• TASK PROMPT:
Please count the lines in the records below that contain the string "content", treating uppercase and lowercase as different, and reply with that number alone.

• DATA PROVIDED:
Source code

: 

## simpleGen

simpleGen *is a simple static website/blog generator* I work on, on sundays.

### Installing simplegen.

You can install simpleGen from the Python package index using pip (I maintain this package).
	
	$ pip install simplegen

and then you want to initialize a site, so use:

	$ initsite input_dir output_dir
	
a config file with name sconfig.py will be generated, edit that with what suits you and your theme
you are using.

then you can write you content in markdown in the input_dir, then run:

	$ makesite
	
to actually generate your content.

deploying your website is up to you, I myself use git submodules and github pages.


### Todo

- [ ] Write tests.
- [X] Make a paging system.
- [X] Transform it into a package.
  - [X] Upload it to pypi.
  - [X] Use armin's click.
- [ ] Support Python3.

• SOLUTION BELOW:
2